SHARE

Jakarta – Partai Gerindra mempersiapkan kiat hadapi Pilpres 2019. Pilihan berkoalisi dengan Partai Demokrat juga di buka lebar oleh Gerindra.

” Bila Gerindra kan hitungannya, bila berkoalisi dengan PKS cukup. Gerindra dengan PAN cukup. Gerindra dengan Demokrat terlebih. Bila berempat berkoalisi lebih kuat sekali lagi, ” kata Waketum Gerindra Fadli Zon di gedung DPR, Senayan, Jakarta, Selasa (25/7/2017).

Fadli mengatakan partainya selalu merajut komunikasi dengan parpol beda. Bila harus berkoalisi dengan Demokrat di Pilpres 2019, ia mengakui tidak jadi problem.

” Kita kan tentu mesti berkomunikasi, bersilaturahmi, serta mesti ingin berkoalisi, umpamanya ke depan. Kita tentu berkoalisi, ” ucap Fadli.

Menurut Fadli, politik begitu dinamis. Kesempatan berkoalisi dengan Demokrat, yang dimaksud banyak pihak susah terealisasi, masih tetap begitu mungkin saja terwujud. Koalisi dengan parpol pendukung pemerintah juga mungkin berlangsung.

” Dalam politik, tidak ada yang mustahil. Termasuk juga partai yang saat ini dukung pemerintah, di 2018 belum juga pasti juga dukung pemerintah, namanya politik, ” kata Fadli.

” Kita saksikan saja refleksi diakhir tahun 2014, bagaimana politik itu dapat bolak-balik setiap hari bebrapa lain. Hari ini dukung ‘A’, besok dukung ‘B’, besoknya sekali lagi dukung ‘A’ sekali lagi, ” papar Fadli.
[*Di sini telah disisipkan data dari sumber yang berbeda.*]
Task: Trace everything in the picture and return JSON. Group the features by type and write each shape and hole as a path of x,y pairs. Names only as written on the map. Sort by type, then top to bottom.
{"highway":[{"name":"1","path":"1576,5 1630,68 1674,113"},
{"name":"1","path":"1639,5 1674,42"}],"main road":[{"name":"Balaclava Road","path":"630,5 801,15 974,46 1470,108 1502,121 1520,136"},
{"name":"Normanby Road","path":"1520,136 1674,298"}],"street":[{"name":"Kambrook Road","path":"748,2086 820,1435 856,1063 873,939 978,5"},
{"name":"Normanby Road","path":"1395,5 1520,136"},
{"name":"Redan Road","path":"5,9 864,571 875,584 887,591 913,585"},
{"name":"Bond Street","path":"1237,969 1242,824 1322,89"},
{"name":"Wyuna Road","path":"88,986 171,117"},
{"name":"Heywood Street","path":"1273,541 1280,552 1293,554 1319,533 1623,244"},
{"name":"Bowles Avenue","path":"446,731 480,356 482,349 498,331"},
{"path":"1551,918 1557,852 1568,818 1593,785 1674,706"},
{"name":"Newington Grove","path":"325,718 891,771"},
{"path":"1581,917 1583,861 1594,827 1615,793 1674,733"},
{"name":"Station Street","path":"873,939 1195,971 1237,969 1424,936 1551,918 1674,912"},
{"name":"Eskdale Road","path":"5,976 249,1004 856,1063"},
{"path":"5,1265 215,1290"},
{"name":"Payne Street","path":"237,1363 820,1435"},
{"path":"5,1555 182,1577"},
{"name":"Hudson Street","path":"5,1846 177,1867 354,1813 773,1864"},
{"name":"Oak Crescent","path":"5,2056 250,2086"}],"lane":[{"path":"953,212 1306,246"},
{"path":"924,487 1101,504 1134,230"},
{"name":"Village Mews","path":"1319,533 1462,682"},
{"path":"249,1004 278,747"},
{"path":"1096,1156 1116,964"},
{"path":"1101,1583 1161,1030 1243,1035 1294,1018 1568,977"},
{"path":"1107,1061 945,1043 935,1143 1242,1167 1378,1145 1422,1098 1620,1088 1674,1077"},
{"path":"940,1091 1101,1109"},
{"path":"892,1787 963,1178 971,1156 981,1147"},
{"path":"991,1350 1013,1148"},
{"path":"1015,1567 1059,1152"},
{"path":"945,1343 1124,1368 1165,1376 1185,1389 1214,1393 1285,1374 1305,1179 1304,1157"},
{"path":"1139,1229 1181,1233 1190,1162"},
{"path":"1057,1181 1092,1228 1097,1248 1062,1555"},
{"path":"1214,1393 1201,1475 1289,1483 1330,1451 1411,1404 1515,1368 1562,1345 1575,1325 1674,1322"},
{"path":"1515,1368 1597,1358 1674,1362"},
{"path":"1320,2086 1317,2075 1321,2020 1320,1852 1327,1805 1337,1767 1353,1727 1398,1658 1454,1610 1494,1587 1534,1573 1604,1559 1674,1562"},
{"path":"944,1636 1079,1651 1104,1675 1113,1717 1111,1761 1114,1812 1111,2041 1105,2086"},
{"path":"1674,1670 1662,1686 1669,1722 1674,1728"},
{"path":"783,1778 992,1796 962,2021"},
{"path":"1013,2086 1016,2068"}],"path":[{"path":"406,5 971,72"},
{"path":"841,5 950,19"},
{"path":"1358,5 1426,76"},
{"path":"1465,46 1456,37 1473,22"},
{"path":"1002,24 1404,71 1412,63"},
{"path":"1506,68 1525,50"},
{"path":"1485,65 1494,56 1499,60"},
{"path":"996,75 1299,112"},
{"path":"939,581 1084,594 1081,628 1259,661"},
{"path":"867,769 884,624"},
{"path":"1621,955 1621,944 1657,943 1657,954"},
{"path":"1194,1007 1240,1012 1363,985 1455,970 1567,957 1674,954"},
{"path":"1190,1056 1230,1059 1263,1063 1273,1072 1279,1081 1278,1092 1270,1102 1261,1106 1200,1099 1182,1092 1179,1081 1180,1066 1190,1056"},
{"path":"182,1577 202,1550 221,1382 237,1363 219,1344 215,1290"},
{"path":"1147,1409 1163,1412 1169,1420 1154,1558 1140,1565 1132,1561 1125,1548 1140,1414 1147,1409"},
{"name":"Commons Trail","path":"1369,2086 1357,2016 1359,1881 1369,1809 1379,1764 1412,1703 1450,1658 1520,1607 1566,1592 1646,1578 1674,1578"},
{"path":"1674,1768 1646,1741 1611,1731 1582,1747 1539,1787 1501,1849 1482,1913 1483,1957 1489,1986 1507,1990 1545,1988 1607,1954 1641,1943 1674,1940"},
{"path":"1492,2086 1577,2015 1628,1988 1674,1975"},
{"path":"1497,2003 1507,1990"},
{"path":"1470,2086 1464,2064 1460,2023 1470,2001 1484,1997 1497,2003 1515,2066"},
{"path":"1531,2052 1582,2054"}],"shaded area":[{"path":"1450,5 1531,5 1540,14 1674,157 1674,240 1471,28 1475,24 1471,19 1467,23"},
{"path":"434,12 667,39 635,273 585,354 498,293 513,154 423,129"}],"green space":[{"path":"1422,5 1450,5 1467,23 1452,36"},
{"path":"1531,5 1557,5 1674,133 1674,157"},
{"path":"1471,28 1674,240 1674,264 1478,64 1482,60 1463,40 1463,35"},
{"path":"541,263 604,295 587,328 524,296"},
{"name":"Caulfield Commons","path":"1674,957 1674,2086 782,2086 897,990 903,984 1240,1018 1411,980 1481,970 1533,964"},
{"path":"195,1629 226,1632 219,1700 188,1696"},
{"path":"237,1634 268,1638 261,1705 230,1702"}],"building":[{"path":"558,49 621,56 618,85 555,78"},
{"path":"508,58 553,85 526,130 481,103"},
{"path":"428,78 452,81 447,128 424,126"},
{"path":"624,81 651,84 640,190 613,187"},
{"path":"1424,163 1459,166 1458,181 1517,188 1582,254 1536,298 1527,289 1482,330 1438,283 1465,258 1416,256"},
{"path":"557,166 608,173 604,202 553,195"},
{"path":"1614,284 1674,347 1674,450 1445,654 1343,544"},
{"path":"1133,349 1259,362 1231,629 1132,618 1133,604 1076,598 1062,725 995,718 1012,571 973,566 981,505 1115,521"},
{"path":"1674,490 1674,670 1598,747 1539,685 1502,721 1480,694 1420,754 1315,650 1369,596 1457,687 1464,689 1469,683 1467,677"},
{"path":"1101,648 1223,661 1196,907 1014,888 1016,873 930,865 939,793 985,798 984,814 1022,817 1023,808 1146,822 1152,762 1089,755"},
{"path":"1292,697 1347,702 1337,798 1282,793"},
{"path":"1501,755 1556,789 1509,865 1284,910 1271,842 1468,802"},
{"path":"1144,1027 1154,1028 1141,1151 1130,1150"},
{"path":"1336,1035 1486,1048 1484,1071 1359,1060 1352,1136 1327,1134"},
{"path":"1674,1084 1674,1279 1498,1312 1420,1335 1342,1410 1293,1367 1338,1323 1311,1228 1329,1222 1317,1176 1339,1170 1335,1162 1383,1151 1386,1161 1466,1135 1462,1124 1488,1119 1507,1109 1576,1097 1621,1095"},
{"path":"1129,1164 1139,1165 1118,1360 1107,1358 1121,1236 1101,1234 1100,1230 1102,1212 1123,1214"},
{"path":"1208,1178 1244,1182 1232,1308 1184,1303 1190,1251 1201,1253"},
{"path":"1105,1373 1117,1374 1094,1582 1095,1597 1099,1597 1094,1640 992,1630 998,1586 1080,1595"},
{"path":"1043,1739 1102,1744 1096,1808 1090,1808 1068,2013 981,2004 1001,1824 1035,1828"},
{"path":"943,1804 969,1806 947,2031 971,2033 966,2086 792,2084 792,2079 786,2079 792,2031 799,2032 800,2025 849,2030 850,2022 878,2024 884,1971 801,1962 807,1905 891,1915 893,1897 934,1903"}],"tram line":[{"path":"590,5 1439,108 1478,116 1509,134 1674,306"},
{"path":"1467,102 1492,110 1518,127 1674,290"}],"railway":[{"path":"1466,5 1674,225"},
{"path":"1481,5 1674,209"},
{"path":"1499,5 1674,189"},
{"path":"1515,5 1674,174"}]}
Selama ini, baru Jokowi yang mengantongi ticket ke Pilpres 2019. Jokowi sekarang ini telah mengantongi support Golkar, NasDem, serta PPP. Sesuai sama ketentuan yang termaktub di UU Pemilu, support 3 parpol itu telah cukup untuk membawa Jokowi ke Pilpres 2019, karna jumlah kursi DPR ketiganya lebih dari 20 %.